Accoglienza: parola chiave per i principi di un’etica della cura del senescente.
Il secondo principio potrebbe stare dalla parte della promozione della “cosa” della senescenza, per quel che essa può diventare. La senescenza non è solo luogo di risorse, ma anche luogo di progetti possibili. Fondamentalmente, progetti di dilatazione della universale disponibilità e di intensificazione della fruizione, tanto più, quanto più le condizioni fisiche e mentali lo permettono. Ad es., coltivazione delle relazioni personali (incontri sociali, rapporti amicali, interventi, occasioni di gioco), attenzione per il lavoro gratificante, perché commisurato alle proprie forze (ad es. il giardinaggio), per l’arricchimento spirituale attraverso la lettura, per l’ascolto della buona musica, per lo studio di nuovi argomenti, per la coltivazione delle virtù, per la vita di preghiera, se si è credenti . E non si dimentichi che un senescente può essere per gli altri fonte privilegiata di direzione sapienziale e di consiglio ecc.
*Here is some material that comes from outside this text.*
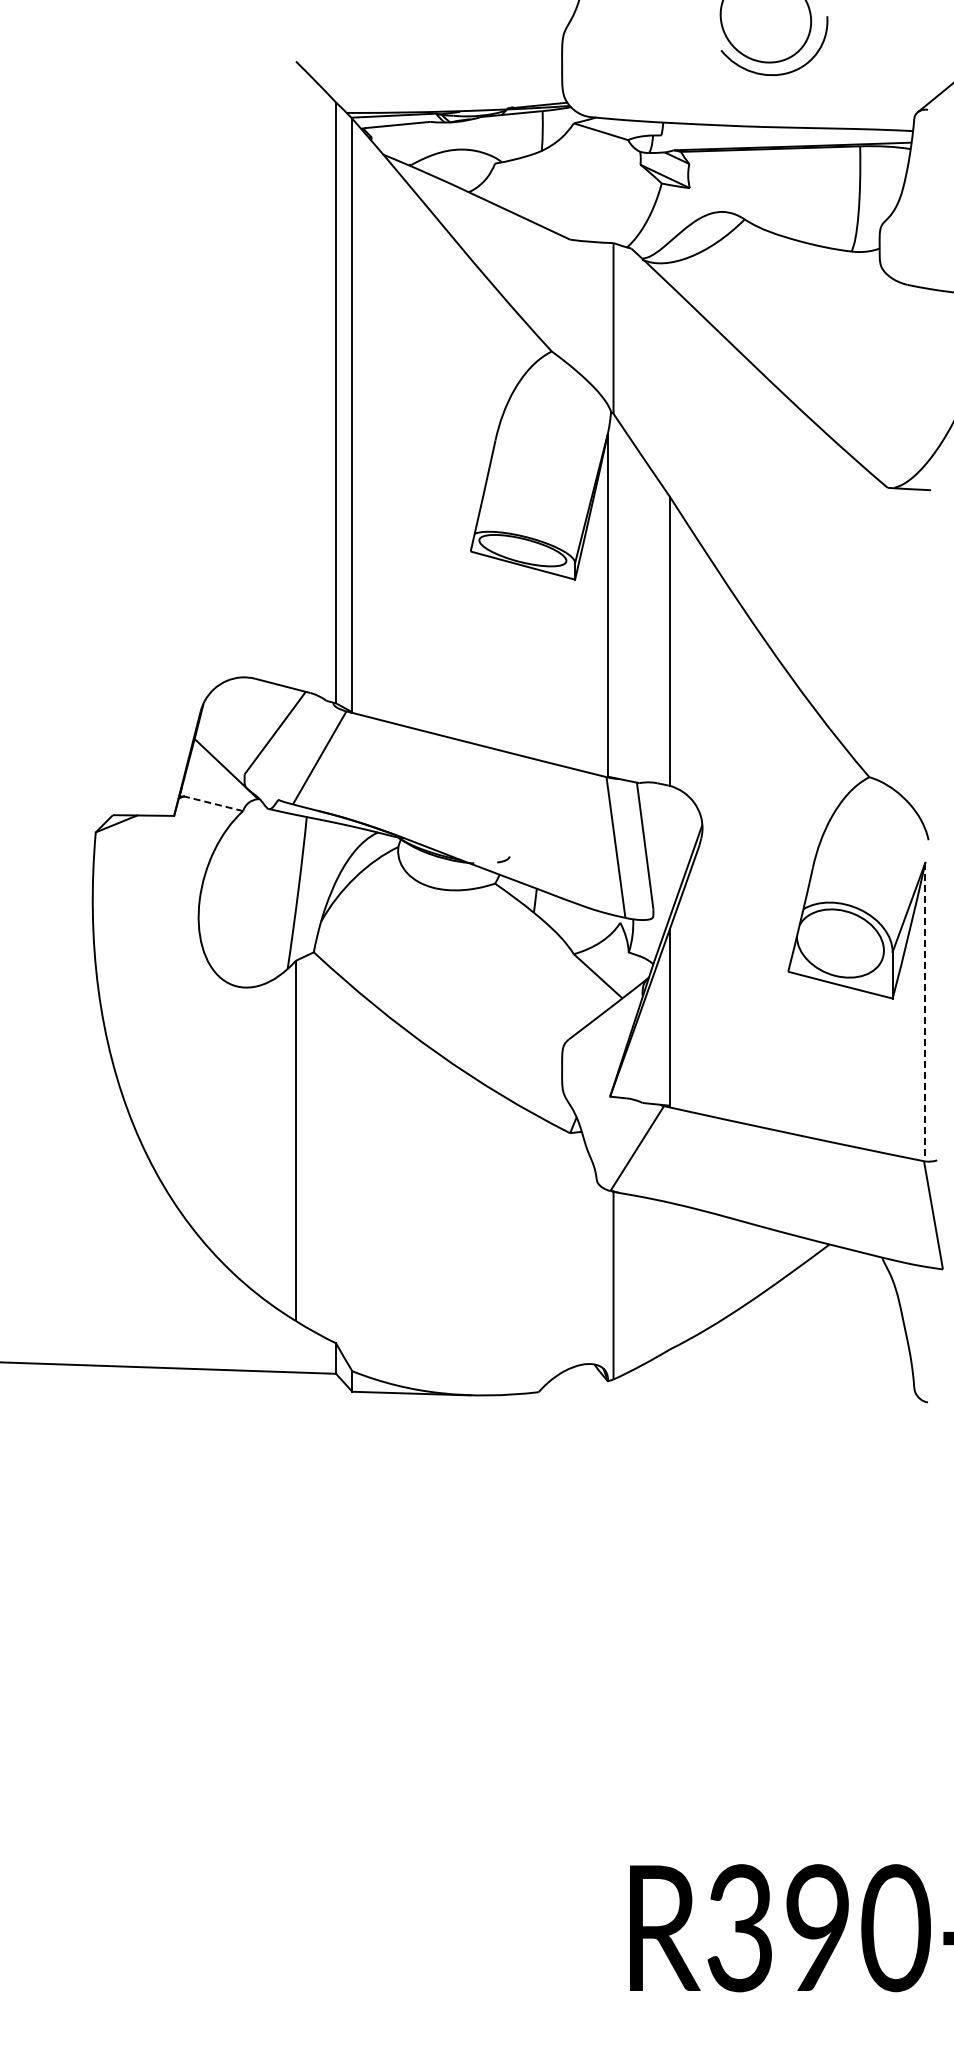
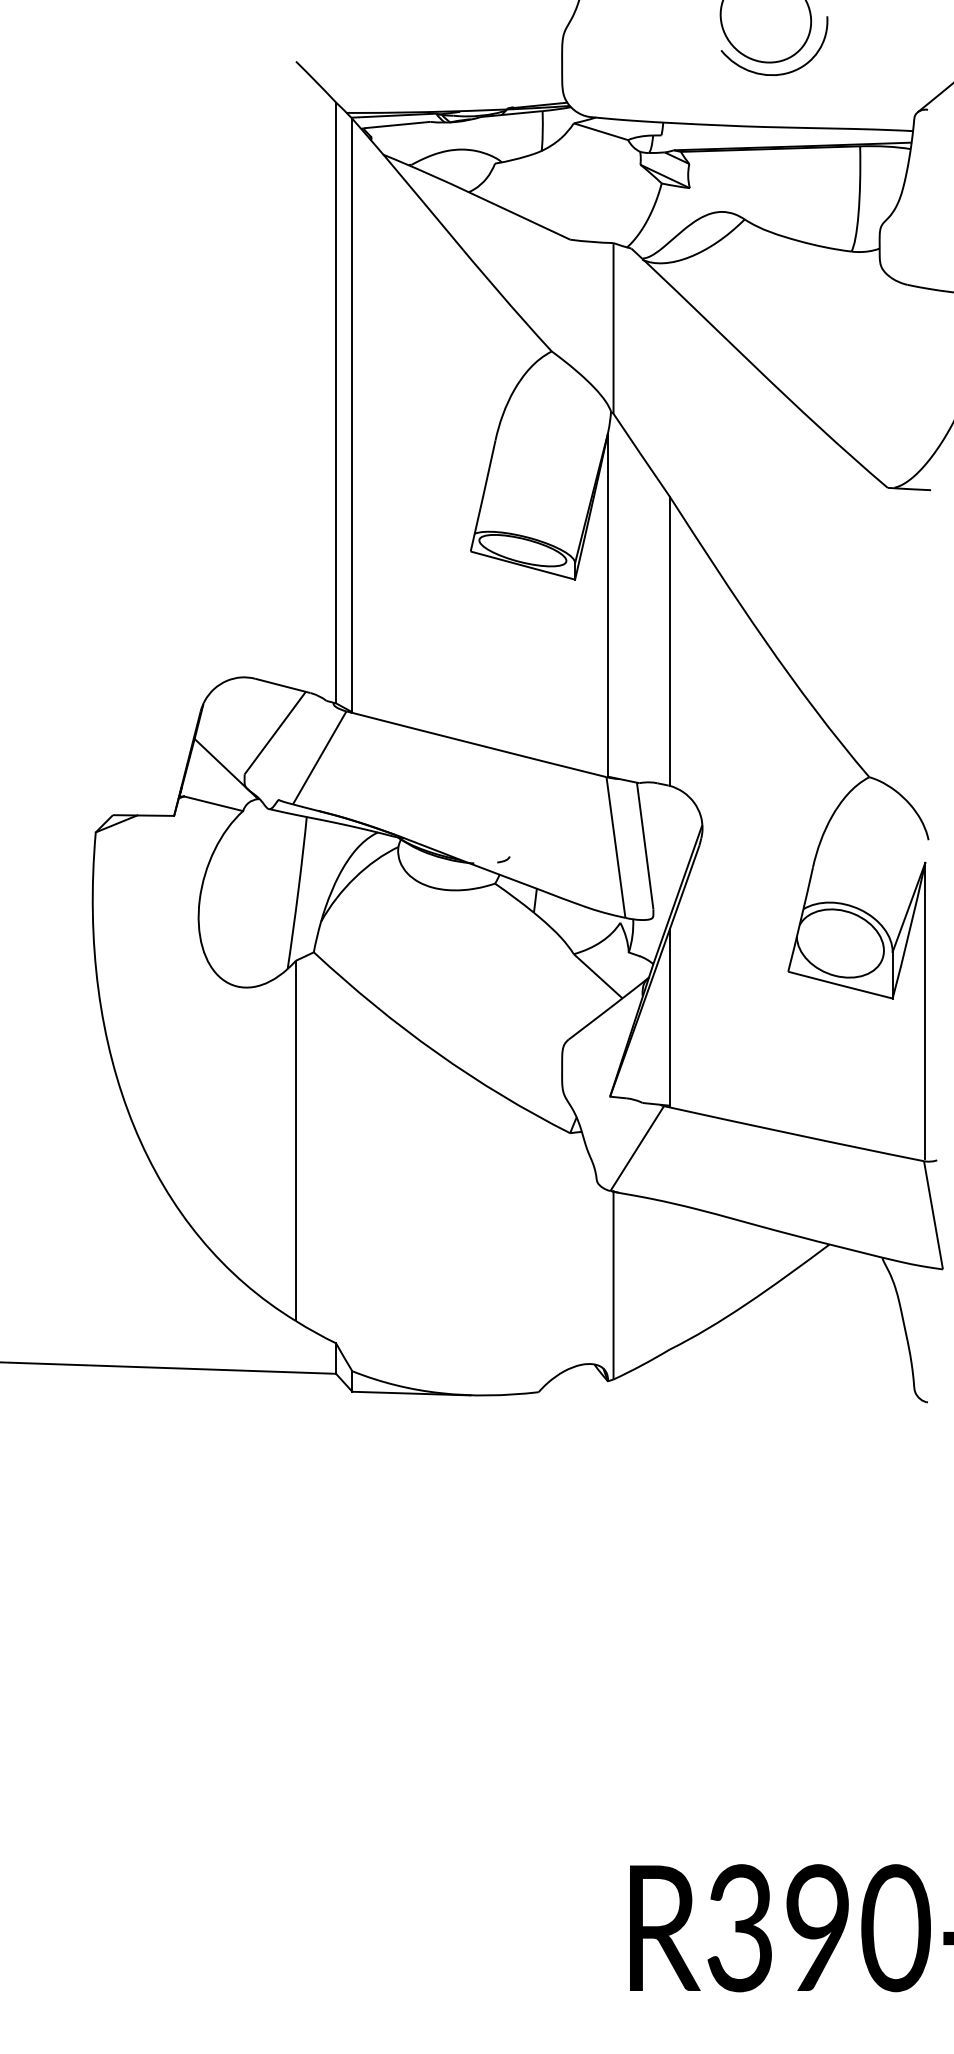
line at (213, 803): dashed -> solid
line at (925, 1011): dashed -> solid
La dilatazione della forma dell’accogliere non va, però, solo intesa come rivolta alle relazioni storiche interpersonali, ma anche come riconoscimento del senso della vita nella sua forma più alta. Quella che dirò ontologico-metafisica. Qui io porrei il terzo principio di un’etica della vita senescente. Almeno secondo tre scansioni.
Anche qui, l’esperienza insegna. I più vecchi spesso alludono alla loro morte vicina, perché gli avvenimenti della giornata o le occasioni di dolore o di impotenza la suggeriscono loro. Sanno che presto devono lasciare le loro cose e le loro relazioni e temono naturalmente l’inevitabile. Intanto, dinanzi alla paura della morte, le cose cominciano a cambiare aspetto. Ciò che una volta sembrava importante, diventa quasi privo di interesse (il potere, il piacere sessuale, il successo, il denaro ecc.) e ciò che prima si lasciava nello sfondo, e quasi si disprezzava, appare ora prezioso (l’autonomia nella deambulazione, la sicurezza personale, la possibilità di incontrare gente con cui intrattenersi ecc.). Su tutto domina, però, l’oscura percezione dell’inafferrabilità del mondo. Le cose, come gli anni, non vengono più, se ne vanno (diceva B. Croce).
Ebbene, se ci si persuade della gratuità della vita, tutto può diventare più leggero e più amabile, anche quando pare inafferrabile. Del resto, noi le cose non l’abbiamo mai propriamente afferrate. È sempre rimasta, rispetto a noi, la loro possibilità di sfuggirci, anche quando non l’abbiamo sperimentata. Esse sono venute a noi sin da quando siamo venuti (anche noi) a questo mondo, così come esse vengono ancora nella senescenza. La percezione distorta era quella della passata giovinezza, non questa, della senescenza. Sempre le persone e le cose sono venute avanti nella loro bellezza e in una qualche oscura promessa di complicità nel bene. Nella senescenza tutto questo è destinato a diventare più chiaro. Se davvero questo accade, può nascerne la serena convinzione che niente di ciò che è buono ci verrà mai sottratto, nonostante l’amara destinazione al morire. E allora, morire non sarà così difficile.